#### About this task
Write out the text of the listing below, replacing every "kg" with "公斤" and keeping everything else the same. Leave out the pictures.

_ _ _ _ _ _ _

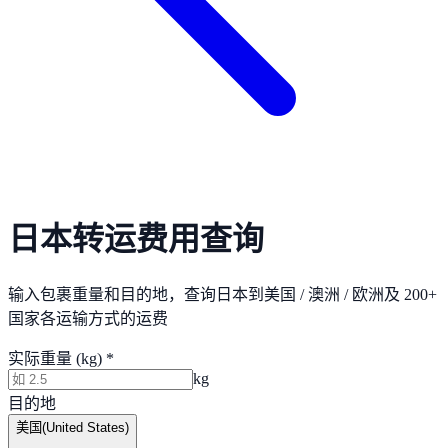
日本转运费用查询
输入包裹重量和目的地，查询日本到美国 / 澳洲 / 欧洲及 200+
国家各运输方式的运费
实际重量 (kg) *
kg
目的地
美国
(
United States
)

_ _ _ _ _ _ _

#### Solution for this problem
日本转运费用查询
输入包裹重量和目的地，查询日本到美国 / 澳洲 / 欧洲及 200+
国家各运输方式的运费
实际重量 (公斤) *
公斤
目的地
美国
(
United States
)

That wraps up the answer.